LA TAREA: ¿Puedes prolongar el texto crítico sobre el prólogo de Alberto Olmos a la antología Última temporada, empezando justo después de su última oración?

*** TEXTO PROPORCIONADO

Ignacio Echevarría

Alberto Olmos ha seleccionado y prologado para Lengua de Trapo una antología de 'nuevos narradores españoles'. Se titula Última temporada, e incluye veinte piezas de otros tantos escritores nacidos entre 1980 y 1989.



No he leído aún los textos seleccionados, únicamente el prólogo de Olmos, que me ha llenado de estupor. Trataré de explicar por qué; pero quede claro que esto no es una reseña del libro, y no atiende a los textos ni a los autores incluidos en él.



Olmos suscribe abiertamente el modelo establecido por la misma Lengua de Trapo en Páginas amarillas (1998). Conforme a ese modelo ('mítico', según él), su antología no es tanto eso -una antología-, como un muestrario; prefiere constatar la "variedad estilística y temática" de los textos reunidos que detectar o contrastar conflictos, rasgos comunes, influencias reconocibles, tendencias de cualquier signo.



De nuevo se da por supuesto que el relato más o menos breve es un género que sirve indiscriminadamente para poner de manifiesto las aptitudes de cualquier narrador, así se trate de un novelista como de un cuentista. El supuesto -ya lo dije una vez- es tan aberrante como pretender que una exposición de acuarelas pueda procurar una idea representativa de la nueva pintura española.



¿De qué hablamos? ¿De una antología de la joven narrativa española o de una antología del nuevo cuento español? Me asombra que, una vez más, se obvie esta disparidad. Me asombra, también, el burdo criterio con que, calendario en mano, Olmos maneja el concepto de generación literaria, imbuido de la convicción, dice, de que "cada década tiene su impronta".

******
*** MATERIAL PROPORCIONADO

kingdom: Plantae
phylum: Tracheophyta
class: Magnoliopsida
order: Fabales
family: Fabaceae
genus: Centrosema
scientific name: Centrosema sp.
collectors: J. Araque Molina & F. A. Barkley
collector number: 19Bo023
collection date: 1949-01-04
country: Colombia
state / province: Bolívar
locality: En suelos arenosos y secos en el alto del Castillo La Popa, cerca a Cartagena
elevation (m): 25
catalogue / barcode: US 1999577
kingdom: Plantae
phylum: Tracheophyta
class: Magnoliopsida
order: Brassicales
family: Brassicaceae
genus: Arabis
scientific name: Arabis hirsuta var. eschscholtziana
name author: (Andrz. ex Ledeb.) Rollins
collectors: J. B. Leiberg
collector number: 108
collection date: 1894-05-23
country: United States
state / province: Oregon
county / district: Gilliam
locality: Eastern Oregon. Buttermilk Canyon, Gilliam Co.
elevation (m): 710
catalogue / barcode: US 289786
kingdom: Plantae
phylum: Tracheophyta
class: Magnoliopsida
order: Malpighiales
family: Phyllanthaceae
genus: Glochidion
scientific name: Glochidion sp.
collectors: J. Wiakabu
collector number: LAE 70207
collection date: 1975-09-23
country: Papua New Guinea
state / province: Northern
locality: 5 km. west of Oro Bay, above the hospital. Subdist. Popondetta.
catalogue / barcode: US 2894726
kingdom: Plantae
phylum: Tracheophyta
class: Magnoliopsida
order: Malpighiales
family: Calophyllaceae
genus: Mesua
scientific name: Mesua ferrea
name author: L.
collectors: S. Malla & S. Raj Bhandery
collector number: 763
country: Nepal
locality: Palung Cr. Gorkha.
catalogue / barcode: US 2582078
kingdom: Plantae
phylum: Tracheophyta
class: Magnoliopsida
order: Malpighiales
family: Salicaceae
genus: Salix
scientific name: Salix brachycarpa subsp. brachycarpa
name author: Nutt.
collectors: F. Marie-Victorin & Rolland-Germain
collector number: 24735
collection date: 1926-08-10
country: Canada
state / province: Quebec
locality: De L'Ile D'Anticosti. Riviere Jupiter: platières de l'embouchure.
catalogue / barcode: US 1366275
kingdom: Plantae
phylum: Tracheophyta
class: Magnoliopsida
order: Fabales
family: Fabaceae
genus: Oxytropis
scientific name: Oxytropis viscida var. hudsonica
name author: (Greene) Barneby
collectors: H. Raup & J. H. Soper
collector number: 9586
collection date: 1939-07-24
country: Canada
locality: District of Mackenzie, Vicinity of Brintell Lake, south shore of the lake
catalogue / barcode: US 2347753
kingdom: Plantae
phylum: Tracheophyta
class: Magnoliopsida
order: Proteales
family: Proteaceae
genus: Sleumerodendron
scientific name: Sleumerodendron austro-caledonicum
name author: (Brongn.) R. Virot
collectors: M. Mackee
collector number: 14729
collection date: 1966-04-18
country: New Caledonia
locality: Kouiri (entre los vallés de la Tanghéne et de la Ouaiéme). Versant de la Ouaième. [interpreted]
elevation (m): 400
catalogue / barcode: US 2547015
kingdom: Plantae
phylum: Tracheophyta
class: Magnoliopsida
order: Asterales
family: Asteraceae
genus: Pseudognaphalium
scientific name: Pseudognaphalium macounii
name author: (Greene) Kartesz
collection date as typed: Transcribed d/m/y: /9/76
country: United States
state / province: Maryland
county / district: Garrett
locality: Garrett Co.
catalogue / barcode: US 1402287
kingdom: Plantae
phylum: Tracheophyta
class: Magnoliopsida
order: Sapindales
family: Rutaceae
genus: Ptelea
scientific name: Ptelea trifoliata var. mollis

******

RESULTADO FINAL:
Solemos hablar de la generación del 98, de la del 27, de la del 36, de la del 68… Se diría que determinados acontecimientos históricos o culturales aglutinan, con bastante más eficacia que el sistema decimal, lo que cabe entender por generación. Se me ocurre que el 11-M, la telefonía inteligente, las cejas de Zapatero, el suicidio de David Forster Wallace o el crack del 2008, por ejemplo, son elementos mucho más atendibles, a la hora de orquestar una panorámica significativa de la última narrativa española, que el haber nacido antes o después del 1 de enero de 1980. Celebro la osada resolución de Olmos de reunir el mismo número de autores que de autoras. A ver si el ejemplo cunde. Lamento, en cambio, que sustraiga a su prólogo los criterios de que se ha servido para escoger a los autores reunidos. Sospecho que el secretismo de que hace gala es una estrategia para disimular la irrelevancia de esos criterios, acatada la consigna de que cuantos más seamos más reiremos.



Pero he hablado de estupor, y lo que me lo ha producido no es nada de cuanto llevo dicho. El estupor obedece más bien al concepto alarmantemente burocrático y funcionarial que Olmos transmite de la vocación y de la carrera literarias. A su acuciante sentido de la jerarquía y del escalafón, que lo mueve a escrutar el campo literario como si del organigrama de una empresa se tratara.



Esa manera ocurrente pero al cabo obsesiva de hablar de 'cargos', de 'puestos directivos', de 'estipendios'. Esa idea que se hace de la reputación literaria como resultado de una operación que tiene por únicas variables el oportunismo y la componenda: hallarse en el lugar adecuado en el momento adecuado. Esa insistencia en pintar el sistema editorial como un hampa, con sus correspondientes cárteles, 'padrinos' y ritos de paso. Esa deprimente visión de los jóvenes narradores como solícitos y diligentes ascensoristas en busca de propina: ávidos aspirantes a ocupar algún día un despachito, así sea a fuerza de hacer la pelota a los jefes y dejarse ver en los "saraos". ¿Será tanto?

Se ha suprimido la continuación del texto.